Showing posts with label John Major. Show all posts
Showing posts with label John Major. Show all posts

Thursday, July 24, 2008

Did Major Conspire to Topple Thatcher?

Contemporary Historian Christopher Thompson has an interesting entry on his Early Modern History blog. He alleges that from the very start of Margaret Thatcher's troubles in the runup to the leadership election, John Major's PPS Graham Bright was determined to get his man on the second ballot. He may have been acting off his own bat... or perhaps not. Here's Chris Thompson's account...
For many years, I worked at the House of Commons in a number of capacities. I was originally based in an office in 2 The Abbey Gardens and later in No.5 Millbank. It was in the first of these that I was consulted (in the preceding week) by the new PPS to the Chancellor of the Exchequer, John Major, about how it would be sensible to vote in the first ballot for the Tory Party's leadership due to be held on Tuesday, 20th November, 1990 so that Major might enter the contest at the next stage. I told him that, to achieve that aim, he should vote for Michael Heseltine in the first ballot. Whether he did so or not, I cannot say. However, the following morning (Wednesday, 21st November) when I got to my desk in Abbey Gardens, I received two messages from Ministers, one from Gillian Shephard and a second from Robert Atkins, urging John Major to stand. I went across to the House and reached his PPS's office next to the Chancellor's in the corridor behind the Speaker's chair just before 9.45 a.m. where I duly reported these messages. While I was there, Rob Hayward and Sir Terence Higgins arrived as did Norman Lamont shortly thereafter. I particularly remember Norman Lamont saying of the Prime Minister, "She's finished." John Major telephoned twice during the half hour or so that I was present to ask what was going on and giving instructions that no canvassing was to be done on his behalf. That did not deter those present from starting to do just that. Heseltine's supporters were doing so as were those of Douglas Hurd. They were not going to be slow off the mark on behalf of John Major. Unfortunately, I then had to return to my desk. All I can say is that the accounts in Anthony Seldon's biography of John Major and, indeed, in the latter's autobiography are not quite correct although whether my testimony will ever be noticed seems rather doubtful.
It is perfectly possible that Bright went on a freelance operation and felt he was serving his boss well by doing so. But there has always been a suspicion that John Major didn't quite act in the whiter than white manner which has hitherto been accepted by historians of the time. Perhaps we shall never know.

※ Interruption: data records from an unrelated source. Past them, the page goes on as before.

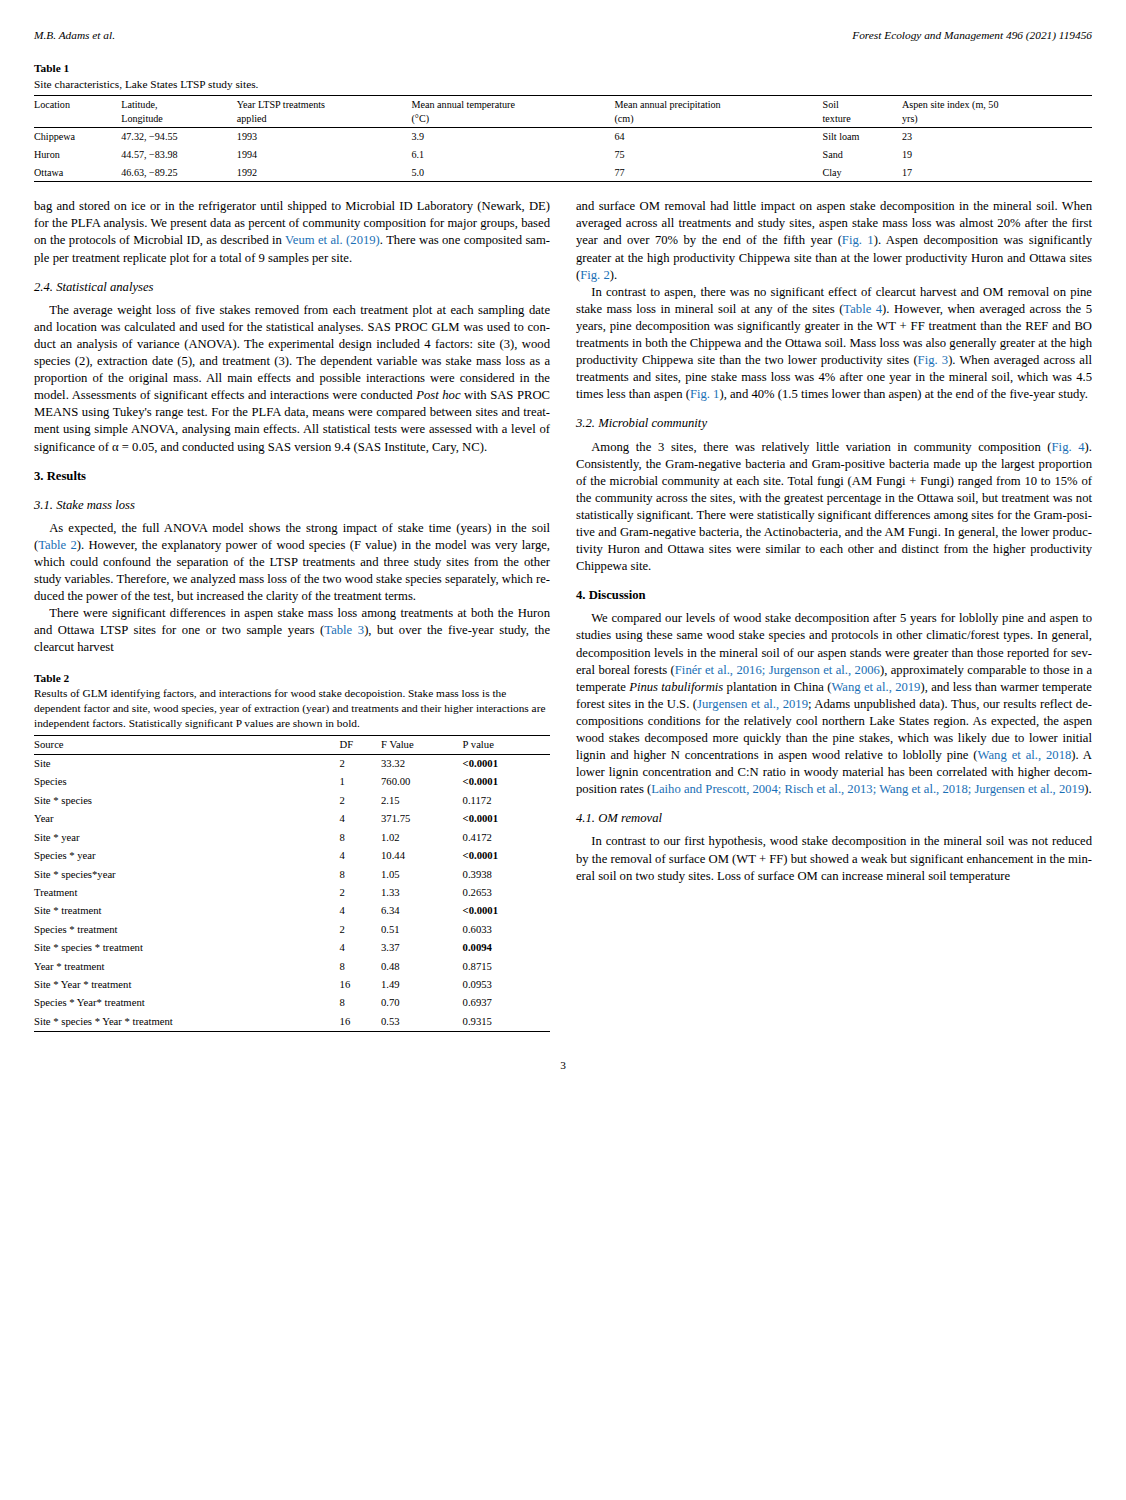M.B. Adams et al.
Forest Ecology and Management 496 (2021) 119456
Table 1 Site characteristics, Lake States LTSP study sites.
| Location | Latitude, Longitude | Year LTSP treatments applied | Mean annual temperature (°C) | Mean annual precipitation (cm) | Soil texture | Aspen site index (m, 50 yrs) |
| --- | --- | --- | --- | --- | --- | --- |
| Chippewa | 47.32, −94.55 | 1993 | 3.9 | 64 | Silt loam | 23 |
| Huron | 44.57, −83.98 | 1994 | 6.1 | 75 | Sand | 19 |
| Ottawa | 46.63, −89.25 | 1992 | 5.0 | 77 | Clay | 17 |
bag and stored on ice or in the refrigerator until shipped to Microbial ID Laboratory (Newark, DE) for the PLFA analysis. We present data as percent of community composition for major groups, based on the protocols of Microbial ID, as described in Veum et al. (2019). There was one composited sample per treatment replicate plot for a total of 9 samples per site.
2.4. Statistical analyses
The average weight loss of five stakes removed from each treatment plot at each sampling date and location was calculated and used for the statistical analyses. SAS PROC GLM was used to conduct an analysis of variance (ANOVA). The experimental design included 4 factors: site (3), wood species (2), extraction date (5), and treatment (3). The dependent variable was stake mass loss as a proportion of the original mass. All main effects and possible interactions were considered in the model. Assessments of significant effects and interactions were conducted Post hoc with SAS PROC MEANS using Tukey's range test. For the PLFA data, means were compared between sites and treatment using simple ANOVA, analysing main effects. All statistical tests were assessed with a level of significance of α = 0.05, and conducted using SAS version 9.4 (SAS Institute, Cary, NC).
3. Results
3.1. Stake mass loss
As expected, the full ANOVA model shows the strong impact of stake time (years) in the soil (Table 2). However, the explanatory power of wood species (F value) in the model was very large, which could confound the separation of the LTSP treatments and three study sites from the other study variables. Therefore, we analyzed mass loss of the two wood stake species separately, which reduced the power of the test, but increased the clarity of the treatment terms.
There were significant differences in aspen stake mass loss among treatments at both the Huron and Ottawa LTSP sites for one or two sample years (Table 3), but over the five-year study, the clearcut harvest
Table 2 Results of GLM identifying factors, and interactions for wood stake decopoistion. Stake mass loss is the dependent factor and site, wood species, year of extraction (year) and treatments and their higher interactions are independent factors. Statistically significant P values are shown in bold.
| Source | DF | F Value | P value |
| --- | --- | --- | --- |
| Site | 2 | 33.32 | <0.0001 |
| Species | 1 | 760.00 | <0.0001 |
| Site * species | 2 | 2.15 | 0.1172 |
| Year | 4 | 371.75 | <0.0001 |
| Site * year | 8 | 1.02 | 0.4172 |
| Species * year | 4 | 10.44 | <0.0001 |
| Site * species*year | 8 | 1.05 | 0.3938 |
| Treatment | 2 | 1.33 | 0.2653 |
| Site * treatment | 4 | 6.34 | <0.0001 |
| Species * treatment | 2 | 0.51 | 0.6033 |
| Site * species * treatment | 4 | 3.37 | 0.0094 |
| Year * treatment | 8 | 0.48 | 0.8715 |
| Site * Year * treatment | 16 | 1.49 | 0.0953 |
| Species * Year* treatment | 8 | 0.70 | 0.6937 |
| Site * species * Year * treatment | 16 | 0.53 | 0.9315 |
and surface OM removal had little impact on aspen stake decomposition in the mineral soil. When averaged across all treatments and study sites, aspen stake mass loss was almost 20% after the first year and over 70% by the end of the fifth year (Fig. 1). Aspen decomposition was significantly greater at the high productivity Chippewa site than at the lower productivity Huron and Ottawa sites (Fig. 2).
In contrast to aspen, there was no significant effect of clearcut harvest and OM removal on pine stake mass loss in mineral soil at any of the sites (Table 4). However, when averaged across the 5 years, pine decomposition was significantly greater in the WT + FF treatment than the REF and BO treatments in both the Chippewa and the Ottawa soil. Mass loss was also generally greater at the high productivity Chippewa site than the two lower productivity sites (Fig. 3). When averaged across all treatments and sites, pine stake mass loss was 4% after one year in the mineral soil, which was 4.5 times less than aspen (Fig. 1), and 40% (1.5 times lower than aspen) at the end of the five-year study.
3.2. Microbial community
Among the 3 sites, there was relatively little variation in community composition (Fig. 4). Consistently, the Gram-negative bacteria and Gram-positive bacteria made up the largest proportion of the microbial community at each site. Total fungi (AM Fungi + Fungi) ranged from 10 to 15% of the community across the sites, with the greatest percentage in the Ottawa soil, but treatment was not statistically significant. There were statistically significant differences among sites for the Gram-positive and Gram-negative bacteria, the Actinobacteria, and the AM Fungi. In general, the lower productivity Huron and Ottawa sites were similar to each other and distinct from the higher productivity Chippewa site.
4. Discussion
We compared our levels of wood stake decomposition after 5 years for loblolly pine and aspen to studies using these same wood stake species and protocols in other climatic/forest types. In general, decomposition levels in the mineral soil of our aspen stands were greater than those reported for several boreal forests (Finér et al., 2016; Jurgenson et al., 2006), approximately comparable to those in a temperate Pinus tabuliformis plantation in China (Wang et al., 2019), and less than warmer temperate forest sites in the U.S. (Jurgensen et al., 2019; Adams unpublished data). Thus, our results reflect decompositions conditions for the relatively cool northern Lake States region. As expected, the aspen wood stakes decomposed more quickly than the pine stakes, which was likely due to lower initial lignin and higher N concentrations in aspen wood relative to loblolly pine (Wang et al., 2018). A lower lignin concentration and C:N ratio in woody material has been correlated with higher decomposition rates (Laiho and Prescott, 2004; Risch et al., 2013; Wang et al., 2018; Jurgensen et al., 2019).
4.1. OM removal
In contrast to our first hypothesis, wood stake decomposition in the mineral soil was not reduced by the removal of surface OM (WT + FF) but showed a weak but significant enhancement in the mineral soil on two study sites. Loss of surface OM can increase mineral soil temperature
3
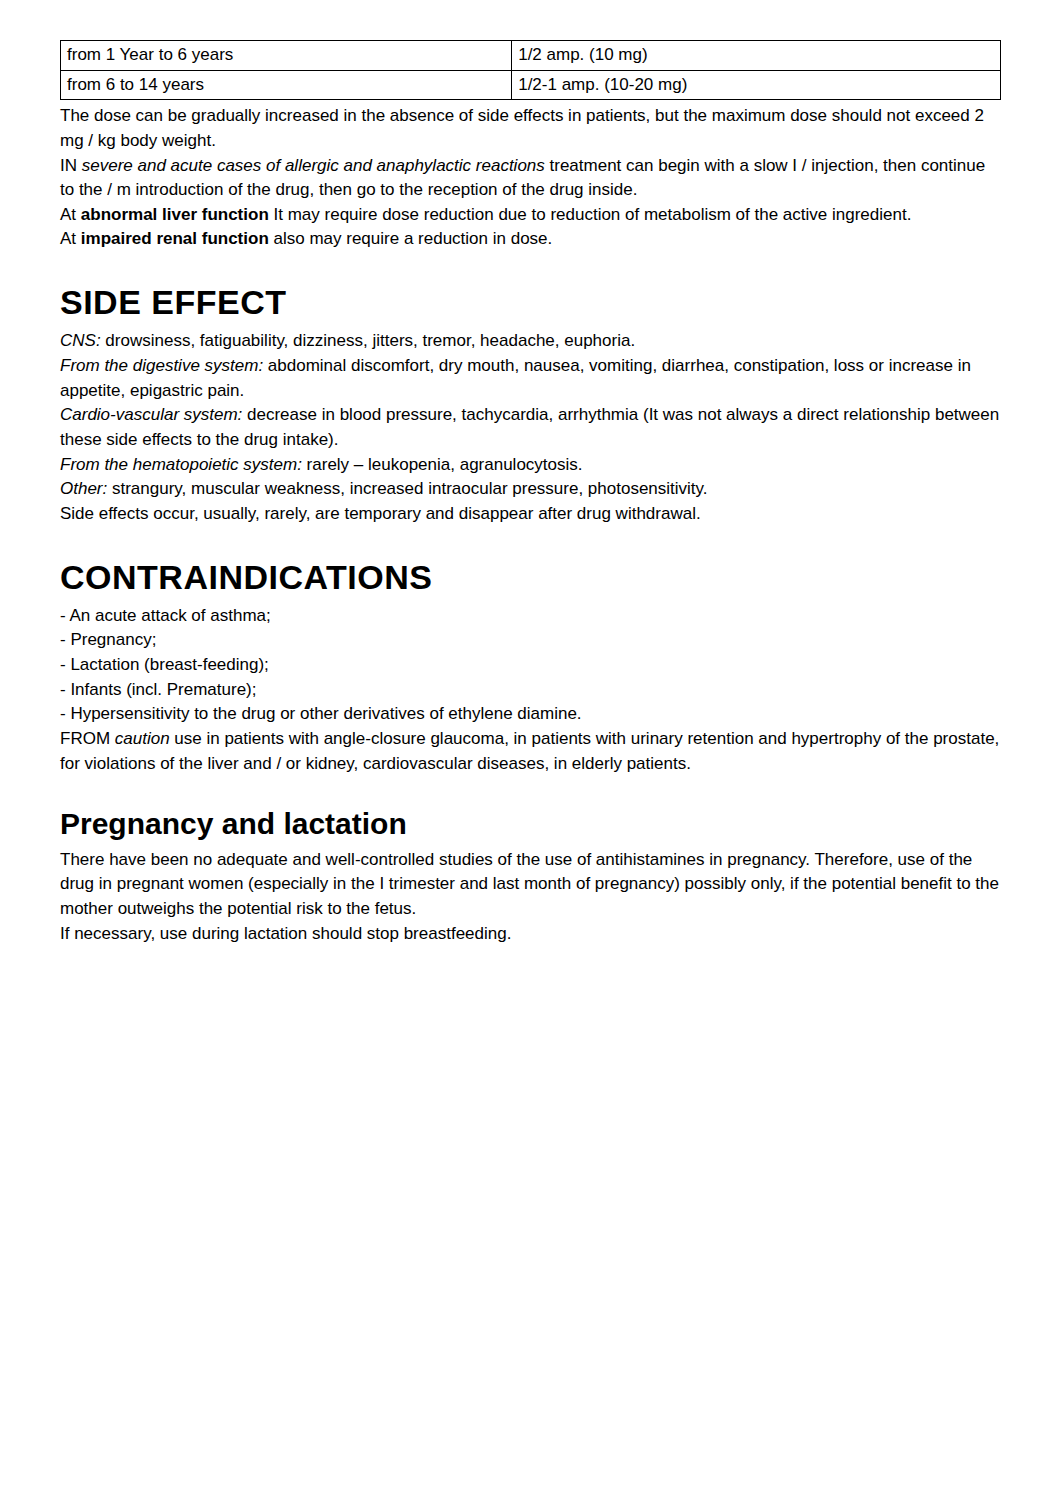| from 1 Year to 6 years | 1/2 amp. (10 mg) |
| from 6 to 14 years | 1/2-1 amp. (10-20 mg) |
The dose can be gradually increased in the absence of side effects in patients, but the maximum dose should not exceed 2 mg / kg body weight.
IN severe and acute cases of allergic and anaphylactic reactions treatment can begin with a slow I / injection, then continue to the / m introduction of the drug, then go to the reception of the drug inside.
At abnormal liver function It may require dose reduction due to reduction of metabolism of the active ingredient.
At impaired renal function also may require a reduction in dose.
SIDE EFFECT
CNS: drowsiness, fatiguability, dizziness, jitters, tremor, headache, euphoria.
From the digestive system: abdominal discomfort, dry mouth, nausea, vomiting, diarrhea, constipation, loss or increase in appetite, epigastric pain.
Cardio-vascular system: decrease in blood pressure, tachycardia, arrhythmia (It was not always a direct relationship between these side effects to the drug intake).
From the hematopoietic system: rarely – leukopenia, agranulocytosis.
Other: strangury, muscular weakness, increased intraocular pressure, photosensitivity.
Side effects occur, usually, rarely, are temporary and disappear after drug withdrawal.
CONTRAINDICATIONS
- An acute attack of asthma;
- Pregnancy;
- Lactation (breast-feeding);
- Infants (incl. Premature);
- Hypersensitivity to the drug or other derivatives of ethylene diamine.
FROM caution use in patients with angle-closure glaucoma, in patients with urinary retention and hypertrophy of the prostate, for violations of the liver and / or kidney, cardiovascular diseases, in elderly patients.
Pregnancy and lactation
There have been no adequate and well-controlled studies of the use of antihistamines in pregnancy. Therefore, use of the drug in pregnant women (especially in the I trimester and last month of pregnancy) possibly only, if the potential benefit to the mother outweighs the potential risk to the fetus.
If necessary, use during lactation should stop breastfeeding.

Two other bits of Thatcher related news. The video channel Veoh.com has the complete Downing Street Years series and also Tory, Tory Tory on a channel called Tory TV.

Secondly, filming of a new drama of Margaret Thatcher's final days in power has started. Ian McDiarmid, James Fox and Robert Hardy star. The actors, together with Philip Jackson and Kevin McNally, will appear in Margaret as the men "who loved her and those who betrayed her", the BBC said. The press release continues...

McDiarmid, Emperor Palpatine in Star Wars, will play Denis Thatcher; A Passage to India's Fox will portray foreign policy adviser Charles Powell and Hardy, best known for All Creatures Great and Small, will play deputy prime minister Willie Whitelaw.

The drama is being made by the production company behind the recent controversial BBC4 drama The Long Walk to Finchley and focuses on the events of 1990 when the former prime minister lost the backing of her cabinet and was forced to step down. It is being billed by the BBC as an "intimate portrayal of a woman on the brink of ruin". It was confirmed in April that Duncan, who appeared in HBO and BBC Two drama Rome, would portray Thatcher.

Jackson, who appeared in Poirot, will play Thatcher's chief press secretary, Bernard Ingham, while McNally, whose credits include Pirates of the Caribbean, will portray former minister Kenneth Clarke. The Commander's Oliver Cotton will appear as Thatcher's challenger Michael Heseltine.

Other cast members include John Sessions, whose credits include The Good Shepherd, as former foreign secretary Geoffrey Howe; Doctors' Michael Cochrane as MP Alan Clark; Michael Maloney, who starred in the movie Notes on a Scandal, as Thatcher's successor John Major; The Palace's Roy Marsden as firebrand MP Norman Tebbit; Casualty's Nigel Le Vaillant as Thatcher's Conservative predecessor Ted Heath and Rosemary Leach, who appeared in comedy My Family, as the Queen. The drama began filming in London last week.